I wish I was one of those intuitive people who could read faces and know if a person is lying or telling the truth. Did their eyebrow go up? Did they look left or right when they told me they had oceanfront property in Oklahoma for sale? Were their hands steady or fidgety? Did their breathing get shallow or deep?
For better or worse, I take people at face value until they prove otherwise. In writing, however, it takes more than that to convey emotion in our narrative.
The language of love has changed over the centuries but in many ways the silent language is unchanged. The nonverbal cues of attraction between potential partners include preening and posturing to show interest and either the acceptance or rejection of that interest. A dominant character may draw up to their full height, square the jaw or shoulders, and move in physically closer to the other person. Whereas the submissive partner may shrink back, lower their eyes, or view the other person through slightly closed eyes.
Most of what we say to another person is communicated through these nonverbal cues. Things such as the tone of voice, movements of the limbs, length and type of eye contact, and general posture can all convey how we are feeling. If you don’t believe me, ask any married person whose spouse has issued the sharp reply, “Fine!” to the question, “How are you?” if they trust the answer or the tone of voice.
Some verbal indicators are no-brainers, such as the spouse’s sharp “Fine!” Many times, it’s going to be up to the author to set the scene so the reader understands the context around the language and tone. A character that is talking in a baby voice to an infant may make sense. However, that same character talking in a baby voice to their employer may require a bit more explanation.
Use of the hands is another nonverbal signal many people clue in on without readily recognizing the intent. If someone were to point a finger in your direction, most would take that as a dominant action. Did you know, however, that showing the palm is a sign of submission? Someone points a finger and your hands go up in the “surrender” posture. Think of that pose in terms of a character who brushes back their hair or covers their smile with the back of a hand.
Even how someone sits in a chair can reflect their self-prescribed place on the social ladder. If they sit with their legs crossed, hands clenched at the knees they could be feeling defensive, nervous, or reserved as the body shows a closed position, held tightly together on multiple fronts (hands, legs). On the other hand, if they sit and cross an ankle over the opposite knee, elbows resting on their legs, this can represent a stubborn or tough individual girded for battle, their limbs “dug in” for support and balance.

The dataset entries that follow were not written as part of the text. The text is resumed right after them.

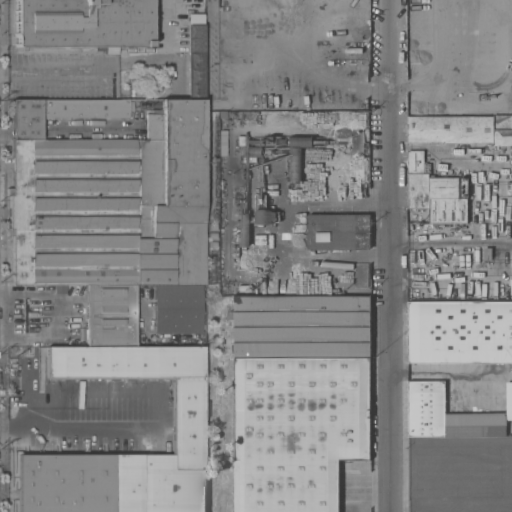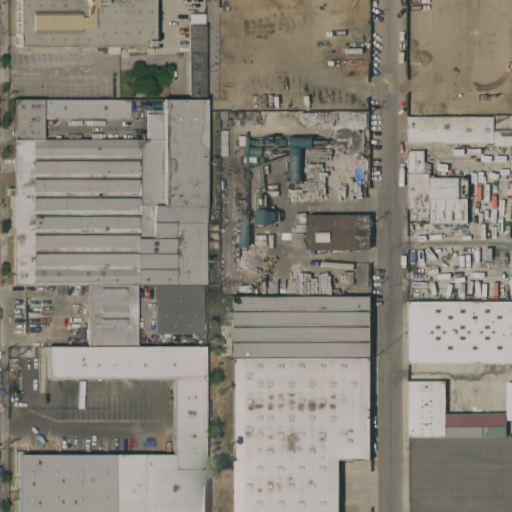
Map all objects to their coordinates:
building: (272, 3)
building: (83, 22)
building: (81, 23)
road: (484, 28)
building: (196, 33)
building: (194, 56)
building: (196, 72)
building: (222, 113)
building: (149, 125)
building: (460, 128)
building: (448, 129)
building: (501, 130)
building: (413, 159)
building: (433, 192)
building: (108, 197)
building: (434, 200)
building: (111, 205)
building: (265, 227)
building: (242, 230)
building: (337, 231)
building: (338, 231)
road: (386, 256)
building: (360, 277)
building: (244, 286)
building: (60, 288)
building: (179, 307)
building: (111, 314)
building: (229, 318)
building: (299, 324)
building: (300, 326)
building: (459, 331)
building: (461, 331)
building: (511, 396)
building: (508, 401)
building: (446, 413)
building: (444, 415)
building: (121, 421)
road: (159, 428)
building: (295, 428)
building: (296, 430)
building: (124, 441)
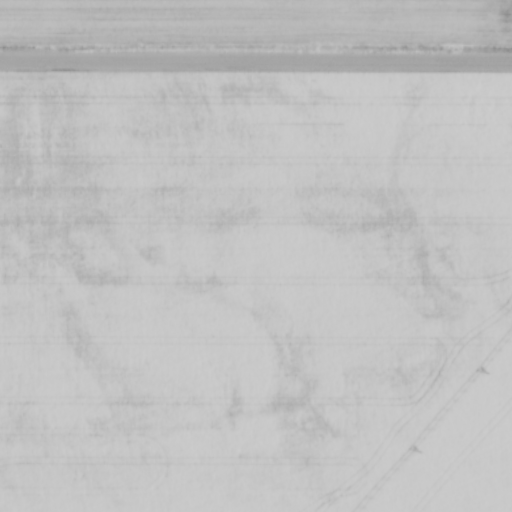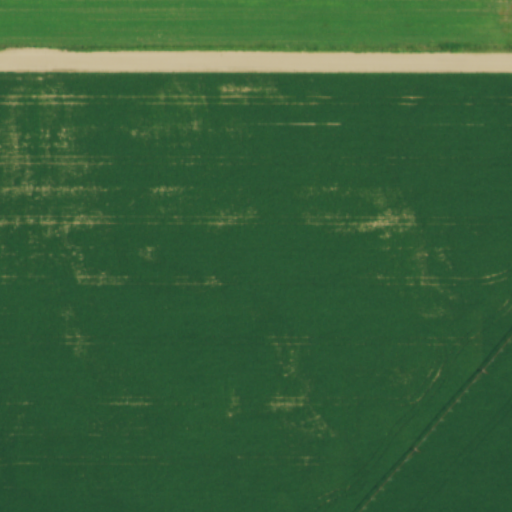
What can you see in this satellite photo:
road: (256, 60)
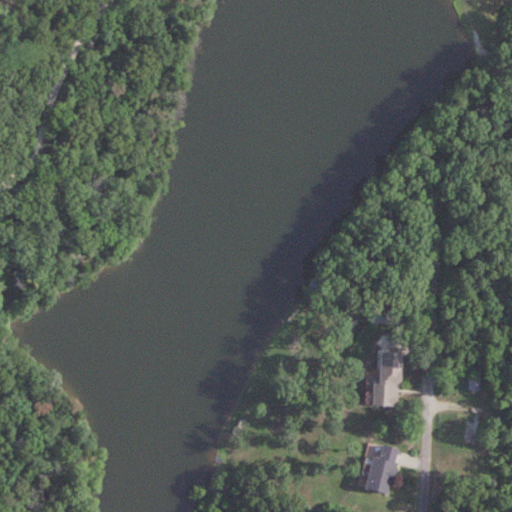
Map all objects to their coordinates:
dam: (486, 20)
road: (51, 83)
building: (382, 387)
road: (429, 434)
building: (377, 469)
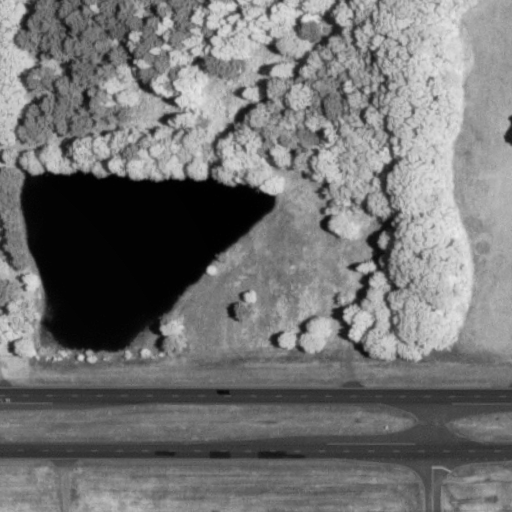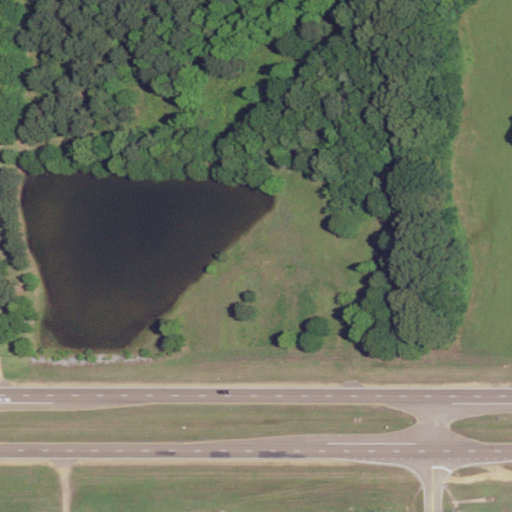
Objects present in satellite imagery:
road: (255, 393)
road: (255, 448)
road: (431, 453)
road: (65, 480)
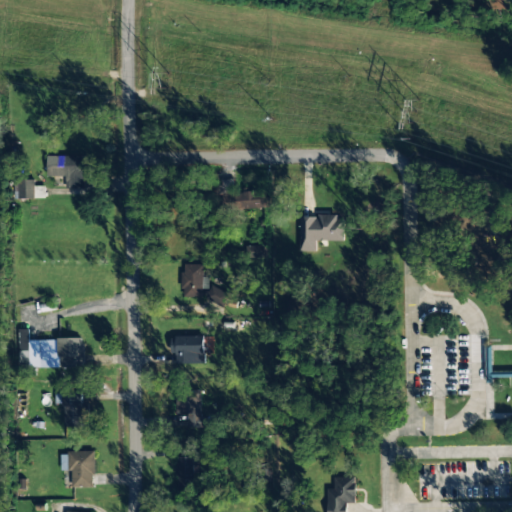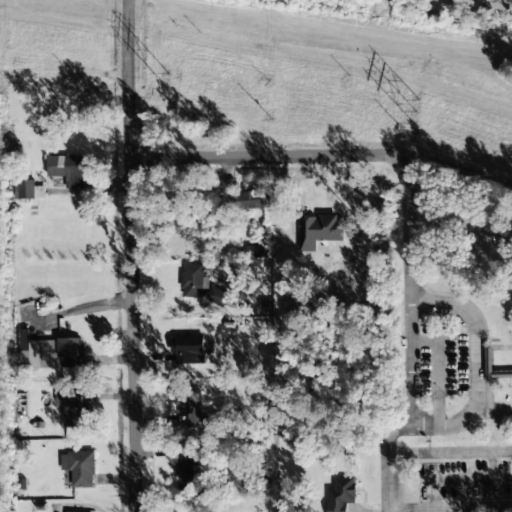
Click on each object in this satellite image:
building: (502, 7)
power tower: (415, 115)
building: (67, 169)
building: (26, 190)
building: (241, 197)
road: (407, 208)
building: (320, 230)
building: (257, 251)
road: (131, 256)
building: (200, 286)
building: (22, 348)
building: (188, 349)
building: (56, 351)
building: (190, 407)
building: (75, 409)
building: (84, 470)
building: (185, 470)
building: (341, 494)
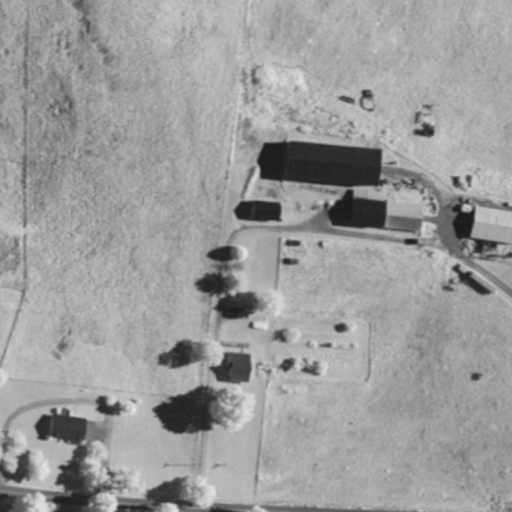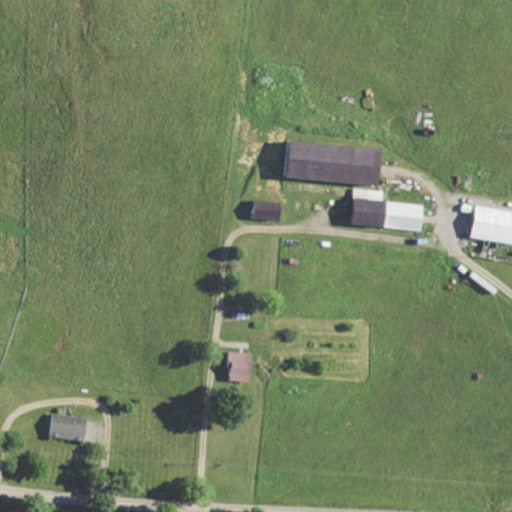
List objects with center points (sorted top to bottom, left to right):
building: (337, 163)
building: (270, 210)
building: (387, 212)
building: (493, 225)
road: (242, 229)
building: (241, 367)
building: (70, 427)
road: (165, 504)
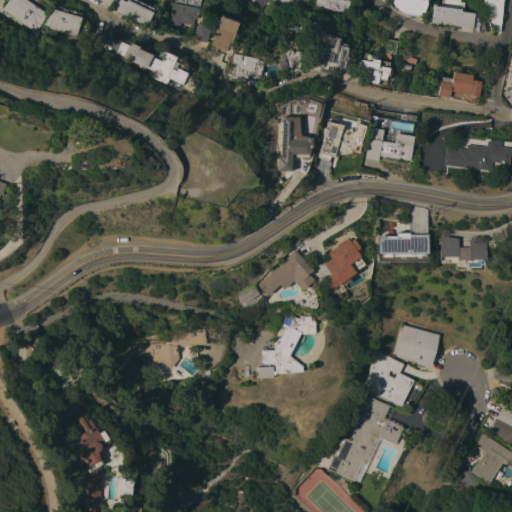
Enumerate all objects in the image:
building: (103, 1)
building: (244, 1)
building: (105, 2)
building: (288, 2)
building: (330, 3)
building: (333, 4)
building: (408, 6)
building: (410, 6)
building: (490, 10)
building: (493, 10)
building: (131, 11)
building: (132, 11)
building: (23, 12)
building: (22, 13)
building: (179, 14)
building: (450, 14)
building: (181, 15)
building: (451, 15)
building: (60, 22)
building: (62, 22)
road: (436, 31)
building: (198, 32)
building: (222, 32)
building: (200, 33)
building: (219, 34)
building: (98, 40)
building: (327, 48)
building: (329, 51)
building: (259, 55)
building: (279, 56)
building: (291, 59)
building: (378, 61)
building: (287, 62)
road: (503, 62)
building: (152, 63)
building: (153, 64)
building: (399, 66)
building: (243, 67)
building: (371, 67)
building: (406, 67)
building: (242, 68)
road: (286, 81)
building: (456, 84)
building: (458, 84)
building: (508, 95)
building: (507, 96)
road: (41, 101)
building: (294, 134)
building: (337, 138)
building: (338, 139)
building: (288, 142)
building: (386, 145)
building: (386, 146)
building: (474, 156)
building: (476, 156)
building: (191, 163)
building: (99, 164)
building: (0, 184)
road: (125, 195)
road: (12, 207)
building: (371, 238)
road: (253, 240)
building: (400, 244)
building: (402, 245)
building: (458, 249)
building: (458, 250)
building: (339, 262)
building: (342, 262)
building: (286, 274)
building: (287, 274)
road: (134, 297)
building: (286, 344)
building: (414, 345)
building: (416, 345)
building: (282, 347)
building: (163, 348)
building: (168, 371)
building: (264, 372)
road: (490, 376)
building: (385, 378)
building: (387, 378)
road: (491, 384)
road: (42, 410)
road: (415, 411)
building: (502, 422)
building: (503, 424)
building: (85, 438)
building: (361, 438)
building: (362, 438)
road: (462, 446)
road: (35, 448)
building: (89, 455)
building: (486, 458)
building: (490, 458)
building: (91, 487)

It may be hard to think in terms of dominant or submissive for contemporary relationships without the subtext of BDSM elements perhaps. The advantage we have today is that the dominant/submissive roles can be situational. Strength is not limited to a dominant character nor does the dominant character always have to be strong. And weakness is no longer considered a fatal flaw for a protagonist.
A couple of books I love on the subject are Body Language Secrets by R. Done Steele and 1,000 Character Reactions from Head to Toe by Valerie Howard.